──────── Data ────────
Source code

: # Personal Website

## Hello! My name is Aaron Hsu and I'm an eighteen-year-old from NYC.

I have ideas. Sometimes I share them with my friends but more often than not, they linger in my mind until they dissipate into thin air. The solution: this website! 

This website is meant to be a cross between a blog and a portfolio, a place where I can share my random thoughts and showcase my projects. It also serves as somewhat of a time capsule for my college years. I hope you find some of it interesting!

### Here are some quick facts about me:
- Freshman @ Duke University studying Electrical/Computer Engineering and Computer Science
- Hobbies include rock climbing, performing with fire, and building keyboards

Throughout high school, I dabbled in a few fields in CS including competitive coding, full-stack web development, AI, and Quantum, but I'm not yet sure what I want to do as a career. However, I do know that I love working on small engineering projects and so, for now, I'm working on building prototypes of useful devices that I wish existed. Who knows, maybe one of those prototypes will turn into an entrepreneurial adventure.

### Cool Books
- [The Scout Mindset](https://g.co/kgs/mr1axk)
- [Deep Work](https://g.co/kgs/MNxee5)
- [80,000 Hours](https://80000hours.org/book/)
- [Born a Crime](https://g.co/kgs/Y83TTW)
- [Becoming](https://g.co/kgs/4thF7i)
────────
──────── Data ────────
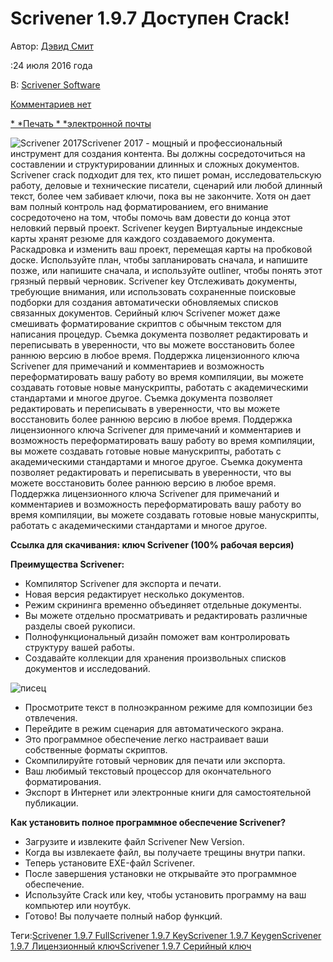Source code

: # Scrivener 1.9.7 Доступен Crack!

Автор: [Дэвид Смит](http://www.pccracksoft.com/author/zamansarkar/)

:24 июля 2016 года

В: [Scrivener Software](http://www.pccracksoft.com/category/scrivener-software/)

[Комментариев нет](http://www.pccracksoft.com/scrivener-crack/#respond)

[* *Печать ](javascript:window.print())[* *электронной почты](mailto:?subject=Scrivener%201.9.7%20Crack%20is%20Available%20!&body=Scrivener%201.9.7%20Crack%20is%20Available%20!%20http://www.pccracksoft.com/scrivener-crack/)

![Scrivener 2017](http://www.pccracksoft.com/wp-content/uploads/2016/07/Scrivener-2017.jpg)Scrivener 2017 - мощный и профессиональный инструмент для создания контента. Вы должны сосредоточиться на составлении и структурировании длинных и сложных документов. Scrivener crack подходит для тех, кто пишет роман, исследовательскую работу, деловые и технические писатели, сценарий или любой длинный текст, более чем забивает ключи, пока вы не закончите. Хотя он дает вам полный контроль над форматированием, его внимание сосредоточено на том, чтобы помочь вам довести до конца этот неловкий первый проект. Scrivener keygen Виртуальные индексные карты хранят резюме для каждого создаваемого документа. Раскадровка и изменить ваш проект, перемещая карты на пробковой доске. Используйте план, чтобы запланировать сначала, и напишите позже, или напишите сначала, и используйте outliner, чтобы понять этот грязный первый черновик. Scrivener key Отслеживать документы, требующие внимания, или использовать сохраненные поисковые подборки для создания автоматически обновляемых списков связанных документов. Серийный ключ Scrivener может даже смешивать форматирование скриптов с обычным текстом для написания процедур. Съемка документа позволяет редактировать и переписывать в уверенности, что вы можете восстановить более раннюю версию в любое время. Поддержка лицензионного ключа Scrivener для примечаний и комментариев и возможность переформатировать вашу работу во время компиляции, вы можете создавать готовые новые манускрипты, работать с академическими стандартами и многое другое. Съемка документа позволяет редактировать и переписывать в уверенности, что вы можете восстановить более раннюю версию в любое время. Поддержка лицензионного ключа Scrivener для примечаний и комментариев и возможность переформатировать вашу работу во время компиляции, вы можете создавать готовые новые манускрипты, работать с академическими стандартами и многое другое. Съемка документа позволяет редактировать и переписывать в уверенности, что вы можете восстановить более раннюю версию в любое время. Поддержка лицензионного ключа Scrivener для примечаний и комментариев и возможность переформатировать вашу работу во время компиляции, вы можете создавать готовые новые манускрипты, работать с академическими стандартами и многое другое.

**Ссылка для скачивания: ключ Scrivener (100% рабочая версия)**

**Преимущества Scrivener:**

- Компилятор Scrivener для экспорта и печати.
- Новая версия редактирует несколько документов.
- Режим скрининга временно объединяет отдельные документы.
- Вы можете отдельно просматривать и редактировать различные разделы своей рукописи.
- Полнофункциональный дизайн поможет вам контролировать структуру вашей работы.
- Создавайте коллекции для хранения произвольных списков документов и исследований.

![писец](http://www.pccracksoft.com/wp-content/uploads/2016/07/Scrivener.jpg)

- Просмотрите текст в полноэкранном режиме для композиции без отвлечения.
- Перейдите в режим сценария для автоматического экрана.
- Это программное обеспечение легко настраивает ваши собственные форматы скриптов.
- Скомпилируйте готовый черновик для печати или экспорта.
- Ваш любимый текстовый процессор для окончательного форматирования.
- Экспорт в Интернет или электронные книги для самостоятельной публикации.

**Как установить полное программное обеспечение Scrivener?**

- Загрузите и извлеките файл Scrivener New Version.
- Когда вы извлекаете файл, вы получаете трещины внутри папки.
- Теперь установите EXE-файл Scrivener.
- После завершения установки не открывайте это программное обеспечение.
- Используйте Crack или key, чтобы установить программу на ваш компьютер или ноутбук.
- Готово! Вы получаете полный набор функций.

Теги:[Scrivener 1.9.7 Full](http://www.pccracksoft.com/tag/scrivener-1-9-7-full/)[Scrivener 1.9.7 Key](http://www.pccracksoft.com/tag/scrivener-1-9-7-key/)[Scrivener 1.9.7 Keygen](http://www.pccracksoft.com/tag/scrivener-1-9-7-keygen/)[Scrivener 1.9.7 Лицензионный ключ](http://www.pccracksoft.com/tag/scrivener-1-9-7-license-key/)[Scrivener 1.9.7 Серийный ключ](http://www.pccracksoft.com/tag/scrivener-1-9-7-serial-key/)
────────
──────── Data ────────
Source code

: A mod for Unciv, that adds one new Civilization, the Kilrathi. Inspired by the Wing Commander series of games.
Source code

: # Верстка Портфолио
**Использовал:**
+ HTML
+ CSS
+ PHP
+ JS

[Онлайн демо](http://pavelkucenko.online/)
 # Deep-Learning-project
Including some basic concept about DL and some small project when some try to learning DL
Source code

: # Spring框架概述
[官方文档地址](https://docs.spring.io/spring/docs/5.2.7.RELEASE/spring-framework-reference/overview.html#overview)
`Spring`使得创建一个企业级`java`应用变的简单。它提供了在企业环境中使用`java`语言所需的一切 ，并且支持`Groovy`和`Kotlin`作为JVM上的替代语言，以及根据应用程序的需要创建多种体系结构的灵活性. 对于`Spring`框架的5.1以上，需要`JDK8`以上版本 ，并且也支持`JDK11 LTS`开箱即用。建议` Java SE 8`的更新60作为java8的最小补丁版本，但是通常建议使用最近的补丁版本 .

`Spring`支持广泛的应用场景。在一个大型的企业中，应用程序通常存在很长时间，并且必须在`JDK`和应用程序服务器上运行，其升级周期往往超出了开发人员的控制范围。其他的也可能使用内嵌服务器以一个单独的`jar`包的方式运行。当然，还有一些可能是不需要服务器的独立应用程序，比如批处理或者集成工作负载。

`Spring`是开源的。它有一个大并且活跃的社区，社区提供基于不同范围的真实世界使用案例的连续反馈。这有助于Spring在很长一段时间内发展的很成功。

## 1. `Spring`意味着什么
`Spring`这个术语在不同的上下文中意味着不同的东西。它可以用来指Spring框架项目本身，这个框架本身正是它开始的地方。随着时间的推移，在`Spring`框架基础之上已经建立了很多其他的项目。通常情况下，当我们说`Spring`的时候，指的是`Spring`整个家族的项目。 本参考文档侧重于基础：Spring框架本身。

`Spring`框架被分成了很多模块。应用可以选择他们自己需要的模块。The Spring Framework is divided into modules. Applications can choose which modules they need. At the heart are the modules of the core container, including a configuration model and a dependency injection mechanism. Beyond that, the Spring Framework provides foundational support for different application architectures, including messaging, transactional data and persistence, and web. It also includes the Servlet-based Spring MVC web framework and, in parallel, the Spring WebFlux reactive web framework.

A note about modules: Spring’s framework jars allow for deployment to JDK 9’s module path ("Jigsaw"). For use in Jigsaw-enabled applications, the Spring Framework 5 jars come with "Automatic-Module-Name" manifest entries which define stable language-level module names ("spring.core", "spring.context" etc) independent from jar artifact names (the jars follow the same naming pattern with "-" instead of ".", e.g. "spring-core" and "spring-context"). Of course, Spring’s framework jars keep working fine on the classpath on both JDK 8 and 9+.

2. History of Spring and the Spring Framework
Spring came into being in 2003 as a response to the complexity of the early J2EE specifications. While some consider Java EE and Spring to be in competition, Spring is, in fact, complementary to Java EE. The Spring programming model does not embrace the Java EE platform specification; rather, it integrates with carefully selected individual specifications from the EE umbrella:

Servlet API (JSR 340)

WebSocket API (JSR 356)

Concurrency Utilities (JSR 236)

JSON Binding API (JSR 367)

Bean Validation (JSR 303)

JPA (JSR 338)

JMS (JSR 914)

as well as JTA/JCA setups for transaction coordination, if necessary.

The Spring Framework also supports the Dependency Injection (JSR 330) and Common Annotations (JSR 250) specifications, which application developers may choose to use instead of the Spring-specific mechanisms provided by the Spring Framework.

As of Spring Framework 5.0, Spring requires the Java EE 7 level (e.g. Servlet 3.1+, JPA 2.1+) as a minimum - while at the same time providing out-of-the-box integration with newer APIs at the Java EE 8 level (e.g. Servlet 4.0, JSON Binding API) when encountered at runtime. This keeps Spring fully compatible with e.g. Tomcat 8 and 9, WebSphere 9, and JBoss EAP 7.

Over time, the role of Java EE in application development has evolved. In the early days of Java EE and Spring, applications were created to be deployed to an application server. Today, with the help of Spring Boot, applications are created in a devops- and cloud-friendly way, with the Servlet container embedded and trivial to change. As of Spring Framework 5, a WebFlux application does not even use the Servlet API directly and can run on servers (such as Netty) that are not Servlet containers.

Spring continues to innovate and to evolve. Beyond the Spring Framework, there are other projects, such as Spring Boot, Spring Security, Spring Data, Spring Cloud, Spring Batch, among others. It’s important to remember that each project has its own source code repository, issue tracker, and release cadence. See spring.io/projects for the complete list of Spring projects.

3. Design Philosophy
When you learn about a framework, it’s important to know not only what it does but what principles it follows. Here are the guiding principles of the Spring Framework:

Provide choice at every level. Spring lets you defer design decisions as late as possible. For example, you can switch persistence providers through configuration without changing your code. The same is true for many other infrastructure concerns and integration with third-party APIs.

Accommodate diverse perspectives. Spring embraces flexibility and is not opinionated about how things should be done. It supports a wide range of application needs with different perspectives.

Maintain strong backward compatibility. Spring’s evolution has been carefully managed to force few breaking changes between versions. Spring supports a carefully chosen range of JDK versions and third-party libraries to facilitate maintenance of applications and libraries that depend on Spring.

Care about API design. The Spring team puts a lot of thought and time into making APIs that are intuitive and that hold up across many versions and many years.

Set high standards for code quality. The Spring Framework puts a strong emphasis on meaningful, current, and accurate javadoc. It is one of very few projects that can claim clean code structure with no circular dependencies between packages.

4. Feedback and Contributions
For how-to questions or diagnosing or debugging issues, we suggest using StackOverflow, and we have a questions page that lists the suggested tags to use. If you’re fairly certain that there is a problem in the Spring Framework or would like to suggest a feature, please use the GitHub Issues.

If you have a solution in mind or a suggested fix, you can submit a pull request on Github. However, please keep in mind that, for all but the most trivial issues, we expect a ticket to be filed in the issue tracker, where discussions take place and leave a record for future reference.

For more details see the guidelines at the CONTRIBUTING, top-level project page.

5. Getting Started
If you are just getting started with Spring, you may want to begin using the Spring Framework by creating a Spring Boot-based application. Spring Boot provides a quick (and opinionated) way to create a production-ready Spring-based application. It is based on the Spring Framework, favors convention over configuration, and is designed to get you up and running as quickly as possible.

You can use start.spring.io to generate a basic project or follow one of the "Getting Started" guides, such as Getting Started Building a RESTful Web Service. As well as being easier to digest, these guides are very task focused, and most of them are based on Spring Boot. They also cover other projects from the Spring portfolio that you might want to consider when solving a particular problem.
────────
▸ **The problem**
Set down, from the entries above, exactly the lines from the one with "- Компилятор Scrivener для экспорта и печати." up to and including the one with "- Скомпилируйте готовый", and no other lines.

▸ **Result of the task**
- Компилятор Scrivener для экспорта и печати.
- Новая версия редактирует несколько документов.
- Режим скрининга временно объединяет отдельные документы.
- Вы можете отдельно просматривать и редактировать различные разделы своей рукописи.
- Полнофункциональный дизайн поможет вам контролировать структуру вашей работы.
- Создавайте коллекции для хранения произвольных списков документов и исследований.

![писец](http://www.pccracksoft.com/wp-content/uploads/2016/07/Scrivener.jpg)

- Просмотрите текст в полноэкранном режиме для композиции без отвлечения.
- Перейдите в режим сценария для автоматического экрана.
- Это программное обеспечение легко настраивает ваши собственные форматы скриптов.
- Скомпилируйте готовый черновик для печати или экспорта.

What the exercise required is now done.